Kodomo

Пользователь

Учебная страница курса биоинформатики,
год поступления 2012

Standalone BLAST

Как работать со standalone blast.

1. Поиск в геноме участков, кодирующих белки, похожие на заданный

На kodomo в директории /P/y12/term3/block3/genomes лежат 4 файла:

Вы знаете аминокислотную последовательность вашего белка из Bacillus subtilis. Ваша задача — определить, закодированы ли похожие белки в геноме другого организма, не пользуясь аннотацией генома.

Создайте в своей рабочей директории индексные файлы пакета BLAST+ для поиска по заданному геному.

Выберите подходящую для решения данной задачи программу из пакета BLAST+ (cм. материалы) и проведите с ее помощью поиск с порогом на E-value 0,001.

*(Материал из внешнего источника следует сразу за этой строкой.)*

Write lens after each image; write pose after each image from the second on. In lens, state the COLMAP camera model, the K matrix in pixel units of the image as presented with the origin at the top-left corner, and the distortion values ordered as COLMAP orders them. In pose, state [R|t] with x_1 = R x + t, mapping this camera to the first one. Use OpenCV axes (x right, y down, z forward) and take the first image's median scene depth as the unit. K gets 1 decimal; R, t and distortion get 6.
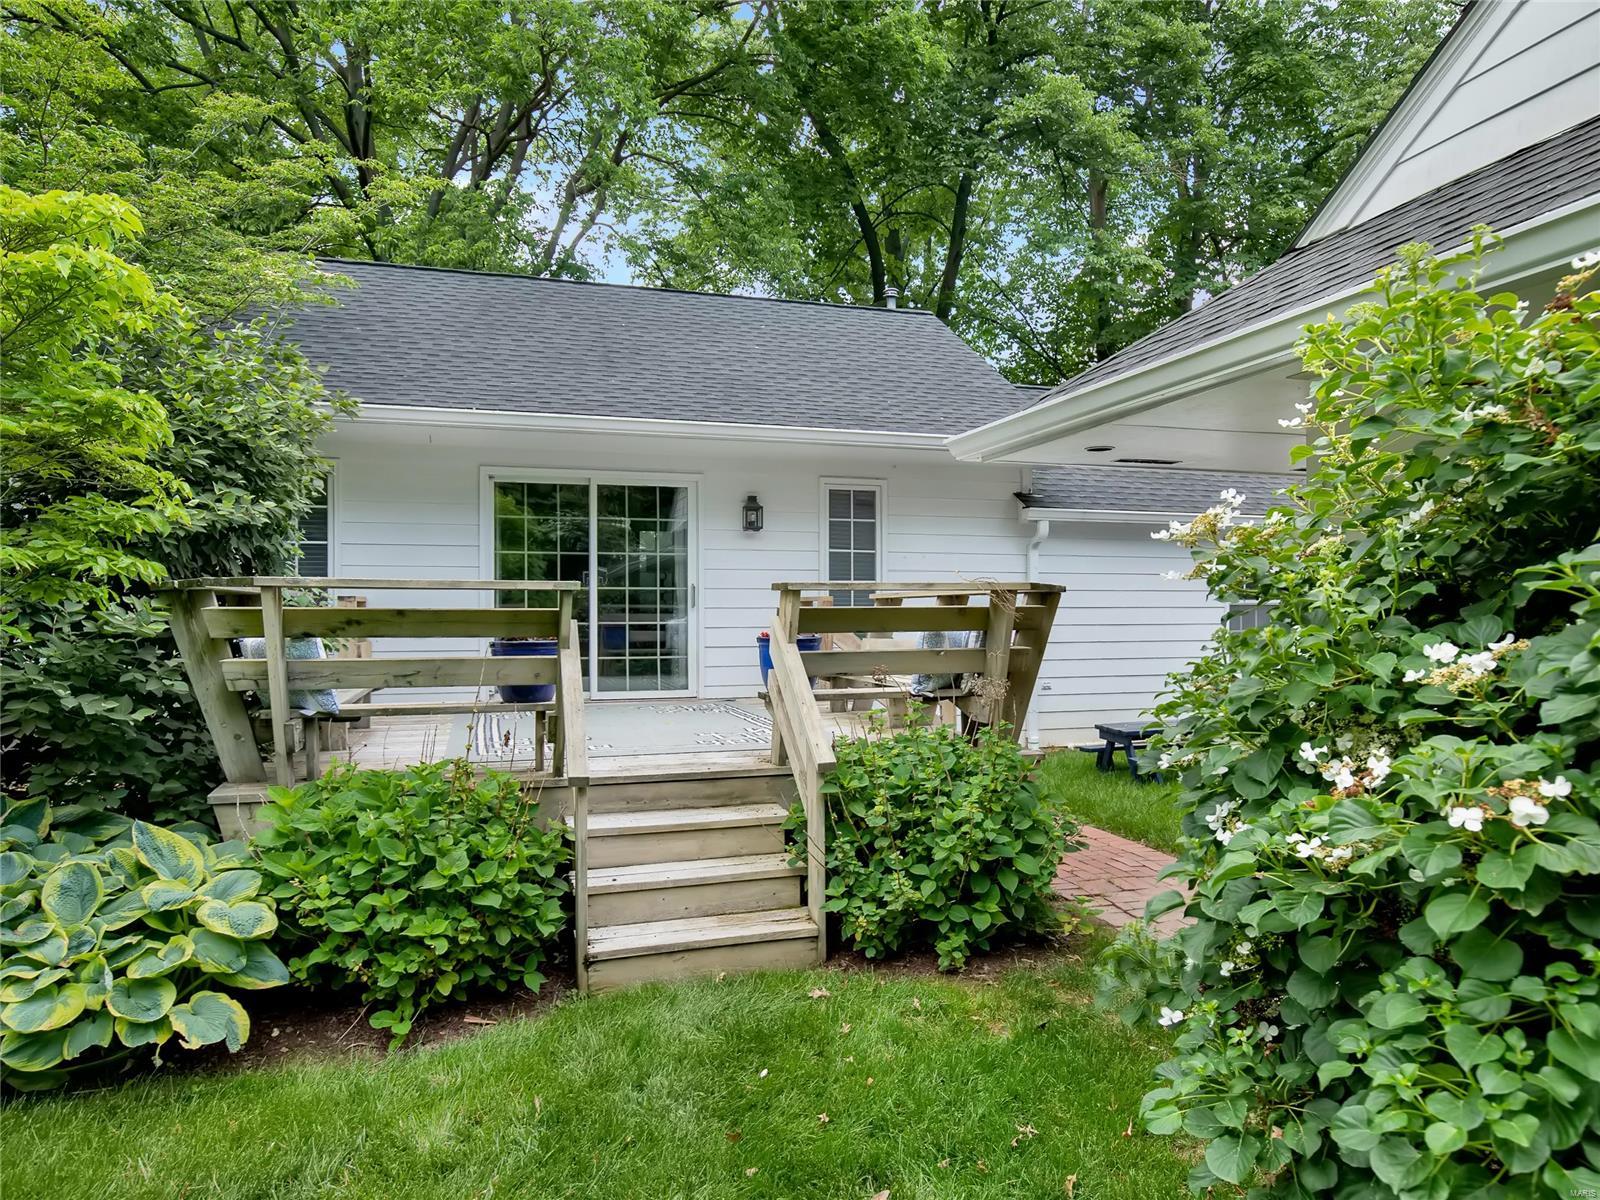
lens RADIAL K [[1018.8, 0, 844.4], [0, 1018.8, 601.5], [0, 0, 1]] dist [-0.011158, -0.001637]
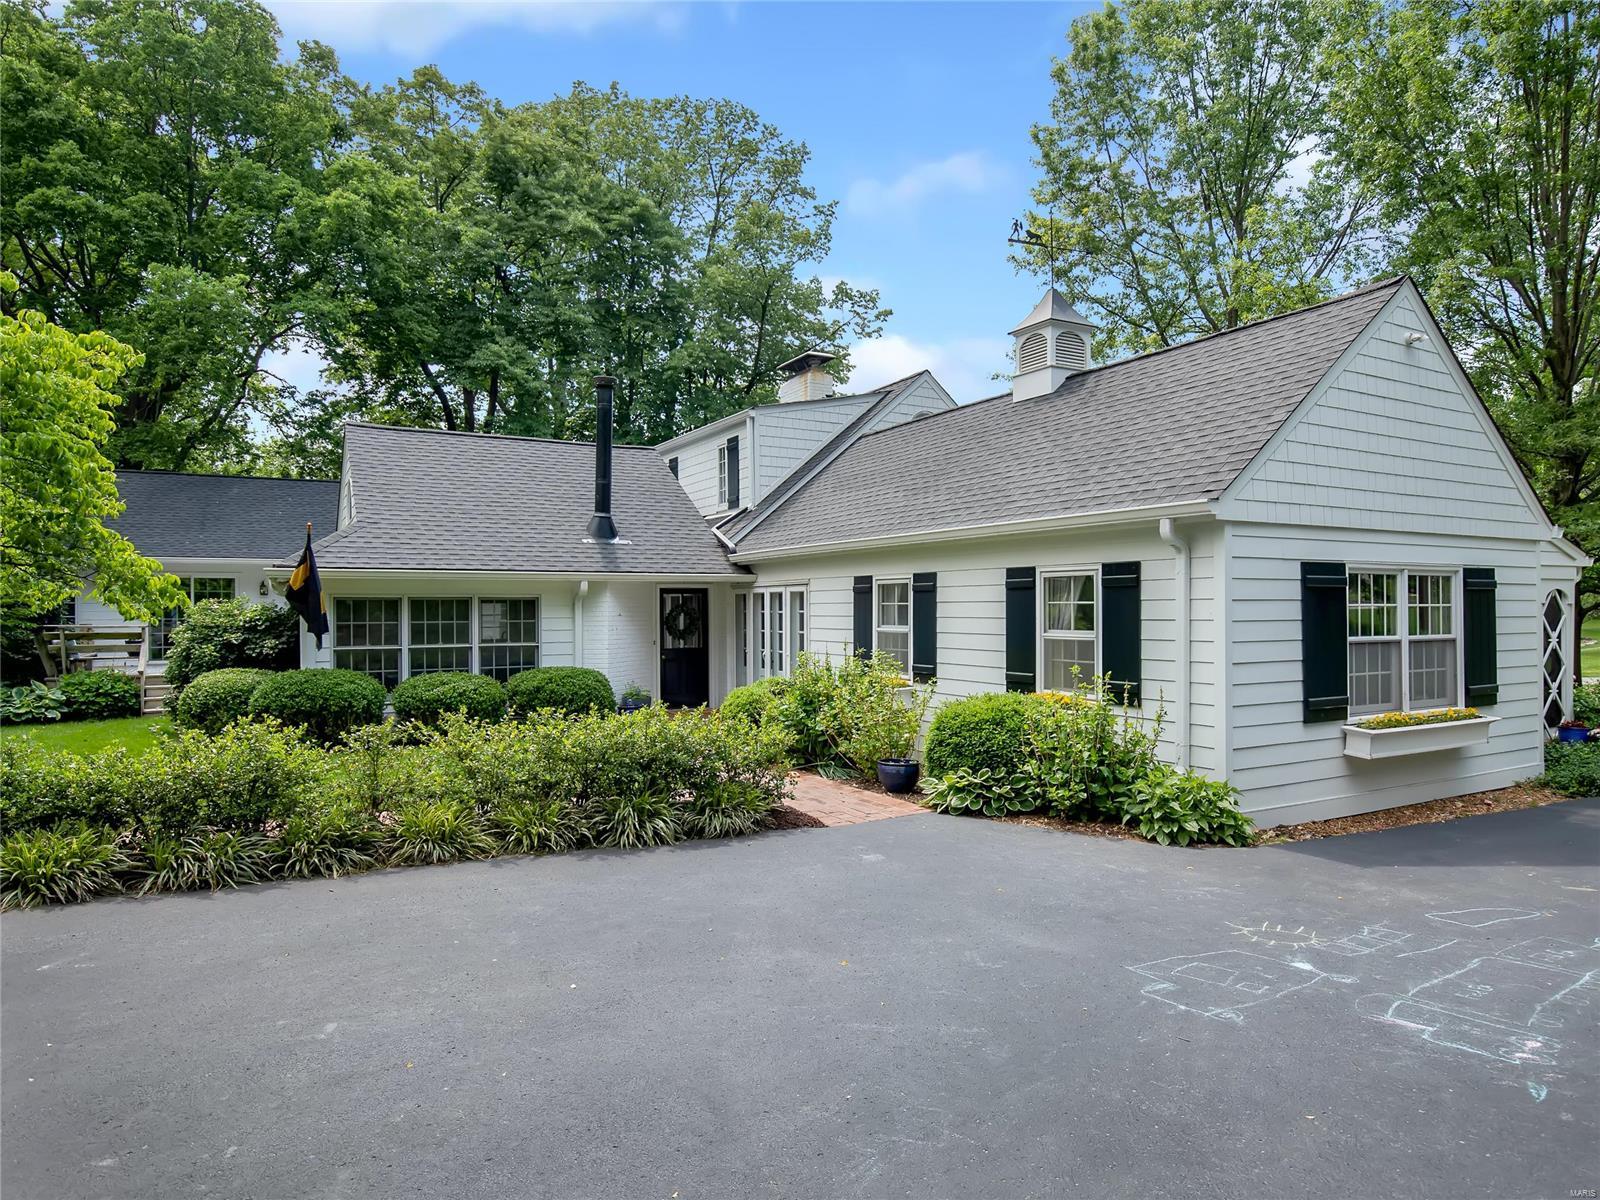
lens RADIAL K [[1018.8, 0, 844.4], [0, 1018.8, 601.5], [0, 0, 1]] dist [-0.011158, -0.001637]
pose [[0.980809, 0.004840, 0.194912, 2.062462], [-0.006316, 0.999956, 0.006952, -0.197849], [-0.194869, -0.008050, 0.980796, -4.289572]]
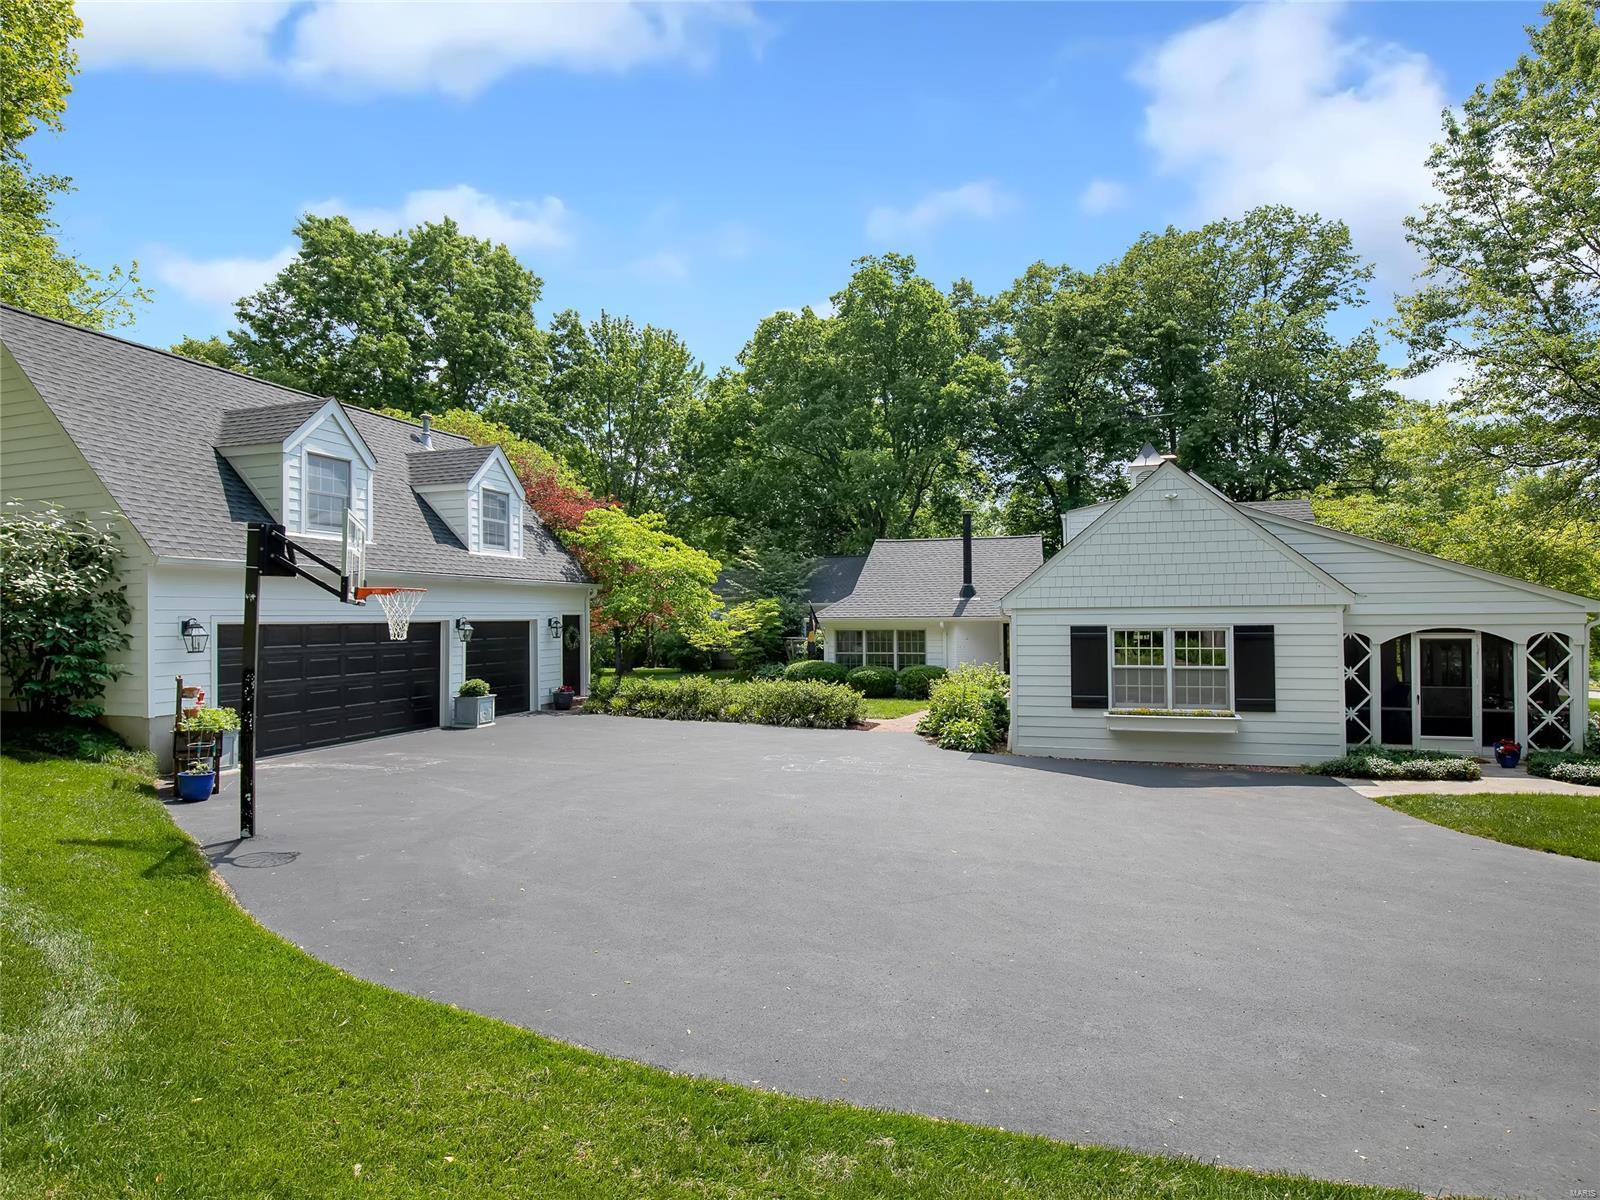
lens RADIAL K [[899.9, 0, 800.0], [0, 899.9, 600.0], [0, 0, 1]] dist [-0.035944, 0.001157]
pose [[0.792419, -0.009530, -0.609903, 5.174281], [0.011176, 0.999937, -0.001104, -0.415580], [0.609875, -0.005942, 0.792475, -6.257114]]
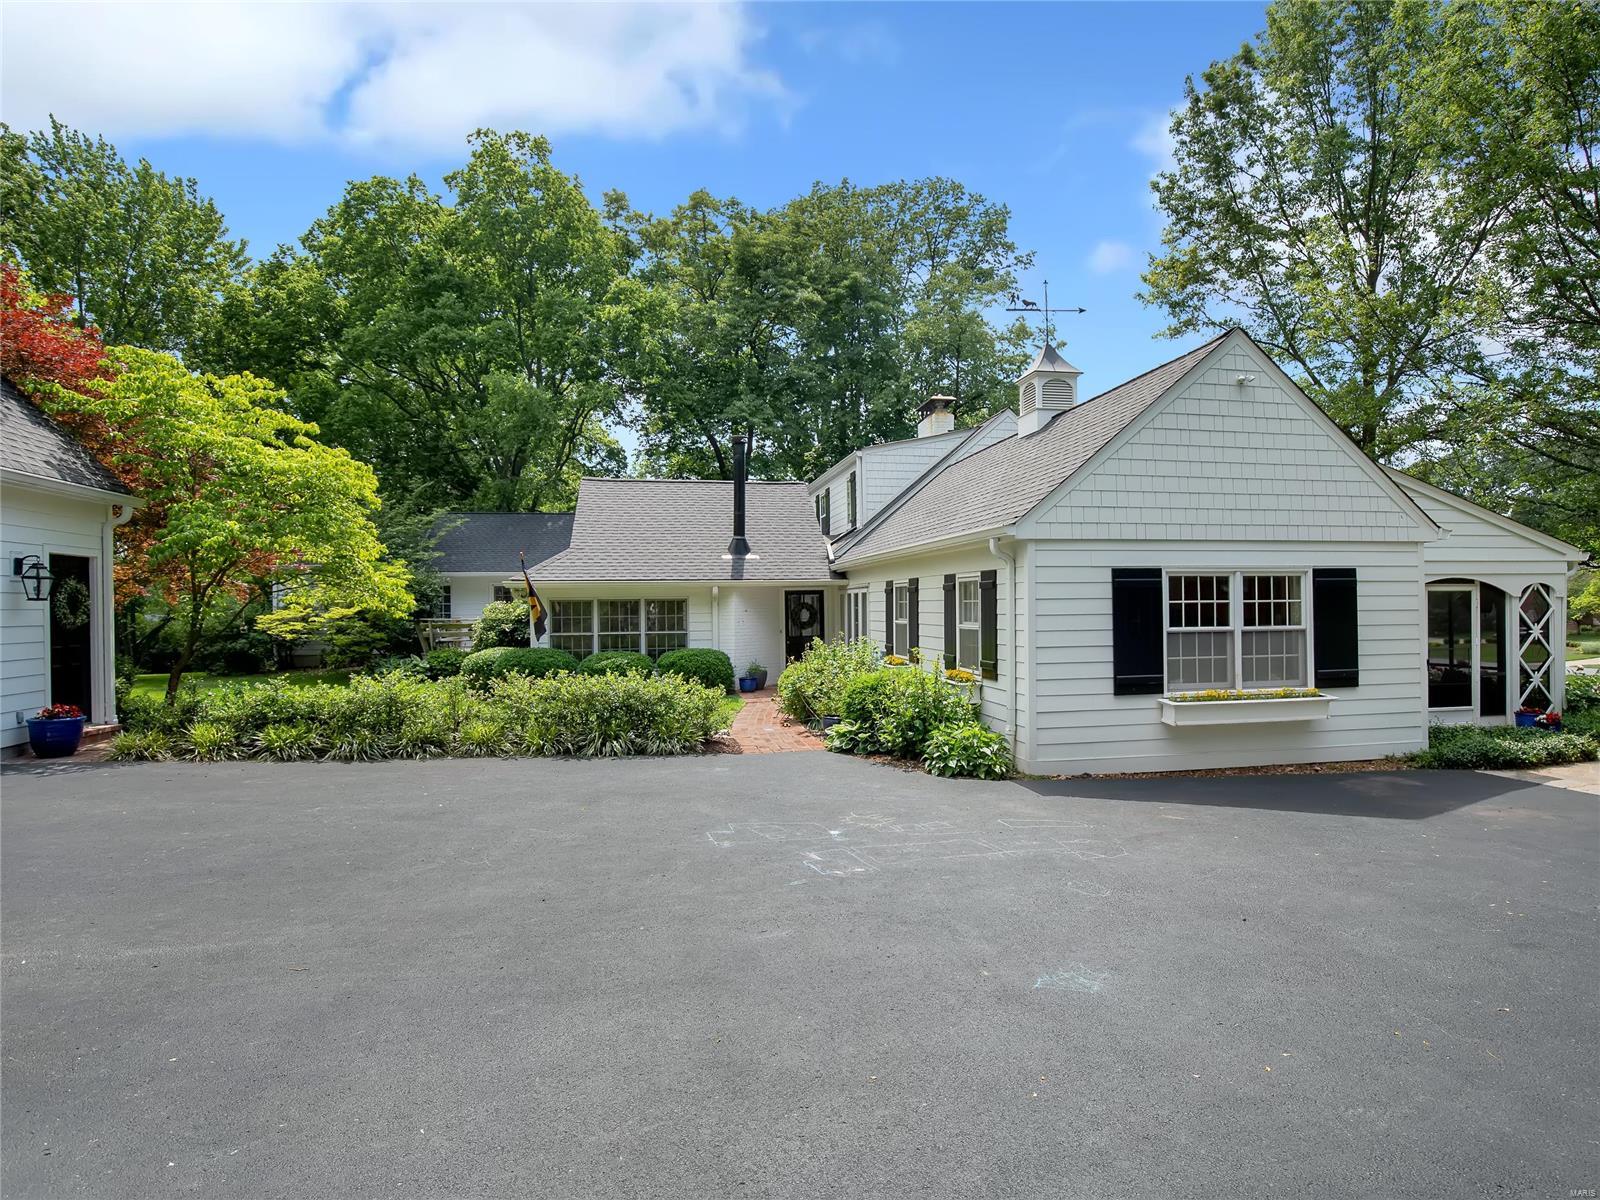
lens RADIAL K [[903.8, 0, 835.1], [0, 903.8, 603.7], [0, 0, 1]] dist [-0.030833, 0.001670]
pose [[0.991495, -0.002856, -0.130116, 3.125879], [0.004748, 0.999887, 0.014235, -0.218336], [0.130060, -0.014732, 0.991397, -4.942802]]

По результатам поиска заполните таблицу.

Поиск гомологов белка <такого-то> в геноме <такой-то бактерии>

Число находок с E-value < 0,001

E-value лучшей находки

Название последовательности с лучшей находкой

Координаты лучшей находки (от-до)

Доля последовательности вашего белка, вошедшая в выравнивание с лучшей находкой

2. Поиск гомологов некодирующих последовательностей программой BLASTN

В файле /P/y12/term3/block3/tRNA/trna_bacsu.fasta лежат последовательности всех тРНК, проаннотированных в полном геноме Bacillus subtilis BSn5. Ваша задача – определить, сколько гомологов каждой из тРНК находит программа BLASTN в геноме родственной бактерии.

Результатом этого и следующего упражнений должен стать Excel-файл trna.xls, лежащий в директории H:\term3\block3\BLAST. На сайте выложите ссылку на этот файл и все использованные команды и скрипты.

Этапы работы.

Установите табличный формат выдачи (опция "-outfmt 6" или "-outfmt 7"). Порог на E-value установите равным 0,01. Не забудьте параметр -task blastn .

Придумайте, как (для данной последовательности из trna_bacsu.fasta) запустить grep так, чтобы на выходе получилось число – количество находок именно для данной последовательности. Проверьте, выполнив соответствующую команду.

grep ">" trna_bacsu.fasta

Импортируйте её в Excel.

Результат работы скрипта импортируйте в Excel.

"Names" с названиями последовательноcтей и "BLASTN default" с числами находок.

3. Поиск гомологов при изменённых параметрах программы BLASTN

Повторите предыдущее задание ещё два раза с изменёнными параметрами программы, каждый раз сохраняя результаты в новый файл.

В первый раз измените весовую матрицу, то есть параметры -reward и -penalty. Установите -reward 5 и -penalty -4. При этом программа откажется работать, пока вы не поменяете также параметры -gapopen и -gapextend, и предложит возможные варианты. Выберите один из вариантов и придайте этим параметрам соответствующие значения.

Во второй раз, оставив те же (изменённые по сравнению со значениями по умолчанию) значения параметров -reward, -penalty, -gapopen и -gapextend, поменяйте также значение параметра -word_size на минимально возможное (посмотрите в "help").

Результатом этого задания должны стать два дополнительных столбца в отчётном Excel-файле и абзац в отчете, с обязательным указанием командных строк, использованных для запуска blastn.

(*)Как дополнительное задание можно сделать ещё один столбец с результатами поиска при, наоборот, минимальном значении word_size и взятыми по умолчанию параметрами вычисления веса выравнивания.

4. Анализ результатов

Опишите в отчете, как меняется число найденных гомологов при изменении параметров расчёта веса выравнивания и изменении длины слова.

В одном из полученных при выполнении заданий 2 и 3 выходных файлов BLASTN выберите какую-нибудь пару: tRNA B.subtilis и гомологичный участок, найденный в геноме другой бактерии. Желательно выбрать такую находку, которая находится программой BLASTN при одном наборе параметров и не находится при другом, и постараться объяснить причину этого.

Вырежьте гомологичный участок в отдельный файл командой seqret -sask (будьте внимательны, следите за направлением найденной последовательности относительно записи EMBL – оно может быть прямым либо обратным, и это можно узнать, глядя на выдачу BLAST!).

Выделите исходную последовательность также в отдельный файл. Выровняйте две последовательности программой needle. В отчёте приведите характеристики выравнивания. Желателен биологически осмысленный вывод.

Укажите в отчёте, как проаннотирован гомологичный участок в поле FT записи EMBL, описывающей геном бактерии (это действительно тРНК или нет?).

5*. Время работы программы BLAST

Проследите за изменением времени работы программы при изменении параметров. Для этого при запуске на kodomo (или другой Linux-машине) в командной строке перед всей командой надо написать слово time. В отчете опишите, как зависит время работы программы от заданных параметров.